[TASK INSTRUCTIONS]
Go through the records and report each line in which the word "CROSS" occurs.

[EXERCISE MATERIAL]
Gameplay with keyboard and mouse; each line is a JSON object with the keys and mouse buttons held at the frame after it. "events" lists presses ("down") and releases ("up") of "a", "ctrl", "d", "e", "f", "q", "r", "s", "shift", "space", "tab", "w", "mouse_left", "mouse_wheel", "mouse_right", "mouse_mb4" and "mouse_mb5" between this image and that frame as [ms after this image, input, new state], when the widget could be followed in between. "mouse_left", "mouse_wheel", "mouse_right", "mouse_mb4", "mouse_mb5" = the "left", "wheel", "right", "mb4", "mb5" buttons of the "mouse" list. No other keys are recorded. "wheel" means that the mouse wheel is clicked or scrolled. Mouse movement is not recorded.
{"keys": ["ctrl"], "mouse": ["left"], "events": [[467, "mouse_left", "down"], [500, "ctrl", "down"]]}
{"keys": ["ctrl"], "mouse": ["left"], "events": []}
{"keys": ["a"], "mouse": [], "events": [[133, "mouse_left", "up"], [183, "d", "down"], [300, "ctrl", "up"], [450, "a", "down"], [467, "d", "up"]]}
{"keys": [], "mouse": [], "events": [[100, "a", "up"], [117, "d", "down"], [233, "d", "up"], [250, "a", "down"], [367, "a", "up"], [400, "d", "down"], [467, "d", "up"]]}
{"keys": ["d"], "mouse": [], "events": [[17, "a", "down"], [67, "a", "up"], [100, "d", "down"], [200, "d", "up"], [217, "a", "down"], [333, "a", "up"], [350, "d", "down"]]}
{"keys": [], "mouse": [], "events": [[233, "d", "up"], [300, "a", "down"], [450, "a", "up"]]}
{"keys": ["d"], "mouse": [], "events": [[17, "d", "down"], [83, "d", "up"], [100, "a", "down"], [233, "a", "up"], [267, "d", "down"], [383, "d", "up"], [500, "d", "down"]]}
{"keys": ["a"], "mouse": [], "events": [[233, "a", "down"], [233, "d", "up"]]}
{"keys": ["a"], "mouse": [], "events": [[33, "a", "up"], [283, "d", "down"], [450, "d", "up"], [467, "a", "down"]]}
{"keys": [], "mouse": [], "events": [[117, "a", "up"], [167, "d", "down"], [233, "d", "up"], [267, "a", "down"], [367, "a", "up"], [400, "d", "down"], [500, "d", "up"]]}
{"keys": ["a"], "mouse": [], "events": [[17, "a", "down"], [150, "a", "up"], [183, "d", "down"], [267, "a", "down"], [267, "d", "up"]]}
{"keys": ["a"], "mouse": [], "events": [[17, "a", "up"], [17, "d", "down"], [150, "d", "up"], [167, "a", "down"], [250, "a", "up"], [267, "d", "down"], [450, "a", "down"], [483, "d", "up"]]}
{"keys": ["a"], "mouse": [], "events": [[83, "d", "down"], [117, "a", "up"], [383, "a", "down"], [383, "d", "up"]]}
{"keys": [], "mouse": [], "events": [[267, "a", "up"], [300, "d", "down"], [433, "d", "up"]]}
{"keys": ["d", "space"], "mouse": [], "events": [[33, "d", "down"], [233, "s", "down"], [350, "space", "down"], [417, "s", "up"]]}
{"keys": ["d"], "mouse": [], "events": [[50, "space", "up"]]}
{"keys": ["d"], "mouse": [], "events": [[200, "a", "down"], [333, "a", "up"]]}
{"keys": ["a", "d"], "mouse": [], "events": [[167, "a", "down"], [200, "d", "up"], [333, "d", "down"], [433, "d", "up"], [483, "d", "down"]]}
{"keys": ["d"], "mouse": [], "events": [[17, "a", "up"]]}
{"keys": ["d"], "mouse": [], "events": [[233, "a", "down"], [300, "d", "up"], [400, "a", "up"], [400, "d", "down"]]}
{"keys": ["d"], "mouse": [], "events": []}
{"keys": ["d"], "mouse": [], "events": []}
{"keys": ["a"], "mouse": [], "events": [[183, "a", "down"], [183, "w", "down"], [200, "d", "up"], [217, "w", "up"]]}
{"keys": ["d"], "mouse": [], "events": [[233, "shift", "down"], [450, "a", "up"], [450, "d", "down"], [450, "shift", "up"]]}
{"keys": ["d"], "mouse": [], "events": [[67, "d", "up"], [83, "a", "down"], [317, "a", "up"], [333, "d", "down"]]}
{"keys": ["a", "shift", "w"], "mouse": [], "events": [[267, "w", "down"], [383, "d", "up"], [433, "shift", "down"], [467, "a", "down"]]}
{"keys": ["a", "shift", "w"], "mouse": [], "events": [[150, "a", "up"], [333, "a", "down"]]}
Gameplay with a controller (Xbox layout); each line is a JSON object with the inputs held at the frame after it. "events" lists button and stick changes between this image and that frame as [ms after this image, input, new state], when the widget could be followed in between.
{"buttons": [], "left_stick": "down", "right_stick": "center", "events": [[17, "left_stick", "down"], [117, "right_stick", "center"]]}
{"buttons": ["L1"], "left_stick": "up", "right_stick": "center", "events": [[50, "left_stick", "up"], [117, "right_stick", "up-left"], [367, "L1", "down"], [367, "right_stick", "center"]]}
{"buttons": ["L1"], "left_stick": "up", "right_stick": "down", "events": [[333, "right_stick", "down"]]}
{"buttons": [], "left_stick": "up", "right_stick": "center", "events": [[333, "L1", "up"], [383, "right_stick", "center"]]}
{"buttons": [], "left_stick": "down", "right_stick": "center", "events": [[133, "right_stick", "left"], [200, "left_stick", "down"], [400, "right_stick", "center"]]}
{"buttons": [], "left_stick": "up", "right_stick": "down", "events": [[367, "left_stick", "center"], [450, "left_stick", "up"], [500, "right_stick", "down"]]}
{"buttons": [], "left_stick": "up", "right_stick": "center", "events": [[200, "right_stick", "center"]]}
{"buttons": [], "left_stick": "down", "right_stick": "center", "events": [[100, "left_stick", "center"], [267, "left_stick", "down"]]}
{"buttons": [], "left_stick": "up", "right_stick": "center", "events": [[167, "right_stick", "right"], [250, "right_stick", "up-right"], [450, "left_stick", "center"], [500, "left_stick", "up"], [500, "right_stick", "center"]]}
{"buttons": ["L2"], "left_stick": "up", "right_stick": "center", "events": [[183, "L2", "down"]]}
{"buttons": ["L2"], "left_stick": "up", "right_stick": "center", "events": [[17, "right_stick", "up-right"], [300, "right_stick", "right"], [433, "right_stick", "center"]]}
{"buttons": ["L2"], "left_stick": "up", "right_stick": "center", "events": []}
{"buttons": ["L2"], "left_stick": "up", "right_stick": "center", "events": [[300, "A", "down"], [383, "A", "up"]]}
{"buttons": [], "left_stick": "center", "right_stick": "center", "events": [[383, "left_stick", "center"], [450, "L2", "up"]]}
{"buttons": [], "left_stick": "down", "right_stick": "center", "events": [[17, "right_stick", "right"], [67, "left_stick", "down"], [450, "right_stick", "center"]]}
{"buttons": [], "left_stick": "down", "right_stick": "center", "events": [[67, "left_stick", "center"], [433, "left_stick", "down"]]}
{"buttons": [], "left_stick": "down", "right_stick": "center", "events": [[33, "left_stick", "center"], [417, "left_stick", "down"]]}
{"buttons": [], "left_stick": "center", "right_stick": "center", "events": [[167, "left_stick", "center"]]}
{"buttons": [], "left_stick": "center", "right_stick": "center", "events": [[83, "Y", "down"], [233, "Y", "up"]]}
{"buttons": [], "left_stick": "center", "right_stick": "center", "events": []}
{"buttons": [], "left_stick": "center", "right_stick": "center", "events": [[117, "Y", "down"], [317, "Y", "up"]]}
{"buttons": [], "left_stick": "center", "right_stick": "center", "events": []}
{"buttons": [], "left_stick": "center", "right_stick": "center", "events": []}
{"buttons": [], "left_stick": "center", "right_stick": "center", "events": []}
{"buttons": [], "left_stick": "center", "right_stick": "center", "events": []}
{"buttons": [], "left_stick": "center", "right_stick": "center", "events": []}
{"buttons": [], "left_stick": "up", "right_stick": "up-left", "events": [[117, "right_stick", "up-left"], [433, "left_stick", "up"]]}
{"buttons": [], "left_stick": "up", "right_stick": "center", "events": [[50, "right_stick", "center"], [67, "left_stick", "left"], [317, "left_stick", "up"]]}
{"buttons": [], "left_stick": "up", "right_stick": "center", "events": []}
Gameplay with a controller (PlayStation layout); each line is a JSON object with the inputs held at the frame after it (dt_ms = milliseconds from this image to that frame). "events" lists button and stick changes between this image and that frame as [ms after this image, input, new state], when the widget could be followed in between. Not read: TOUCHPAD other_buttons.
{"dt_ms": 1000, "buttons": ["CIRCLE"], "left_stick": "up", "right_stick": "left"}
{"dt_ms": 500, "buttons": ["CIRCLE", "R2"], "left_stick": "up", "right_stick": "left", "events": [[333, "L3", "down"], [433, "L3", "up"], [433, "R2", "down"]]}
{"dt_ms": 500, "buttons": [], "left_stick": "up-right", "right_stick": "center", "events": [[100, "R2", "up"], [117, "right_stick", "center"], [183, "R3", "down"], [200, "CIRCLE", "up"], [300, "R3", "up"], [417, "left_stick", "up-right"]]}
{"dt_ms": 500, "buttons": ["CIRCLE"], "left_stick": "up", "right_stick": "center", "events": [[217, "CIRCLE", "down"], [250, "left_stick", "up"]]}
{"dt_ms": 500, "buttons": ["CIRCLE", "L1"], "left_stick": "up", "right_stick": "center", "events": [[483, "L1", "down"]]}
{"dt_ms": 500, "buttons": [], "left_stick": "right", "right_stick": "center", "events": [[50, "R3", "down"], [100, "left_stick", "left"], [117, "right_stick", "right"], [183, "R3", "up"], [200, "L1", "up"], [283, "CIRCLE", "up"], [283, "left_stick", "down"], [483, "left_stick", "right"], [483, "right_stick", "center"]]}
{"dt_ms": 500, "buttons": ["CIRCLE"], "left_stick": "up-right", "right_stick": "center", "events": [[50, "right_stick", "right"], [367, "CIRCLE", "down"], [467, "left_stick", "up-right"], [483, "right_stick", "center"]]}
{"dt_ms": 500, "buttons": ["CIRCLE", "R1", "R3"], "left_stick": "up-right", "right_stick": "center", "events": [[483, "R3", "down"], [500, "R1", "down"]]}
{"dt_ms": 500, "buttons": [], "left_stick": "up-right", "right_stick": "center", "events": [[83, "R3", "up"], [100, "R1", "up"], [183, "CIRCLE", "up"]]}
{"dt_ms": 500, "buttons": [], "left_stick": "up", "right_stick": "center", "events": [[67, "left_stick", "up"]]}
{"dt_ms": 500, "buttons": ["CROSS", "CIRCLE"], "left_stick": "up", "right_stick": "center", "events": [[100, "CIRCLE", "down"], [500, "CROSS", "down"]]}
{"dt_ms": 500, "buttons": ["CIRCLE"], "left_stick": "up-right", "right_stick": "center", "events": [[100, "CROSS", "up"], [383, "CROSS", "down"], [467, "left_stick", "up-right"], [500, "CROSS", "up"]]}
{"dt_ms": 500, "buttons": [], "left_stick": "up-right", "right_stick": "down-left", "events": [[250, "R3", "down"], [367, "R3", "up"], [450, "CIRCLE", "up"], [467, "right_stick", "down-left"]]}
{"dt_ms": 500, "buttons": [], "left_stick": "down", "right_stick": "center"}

[OUTPUT BELOW]
{"dt_ms": 500, "buttons": ["CROSS", "CIRCLE"], "left_stick": "up", "right_stick": "center", "events": [[100, "CIRCLE", "down"], [500, "CROSS", "down"]]}
{"dt_ms": 500, "buttons": ["CIRCLE"], "left_stick": "up-right", "right_stick": "center", "events": [[100, "CROSS", "up"], [383, "CROSS", "down"], [467, "left_stick", "up-right"], [500, "CROSS", "up"]]}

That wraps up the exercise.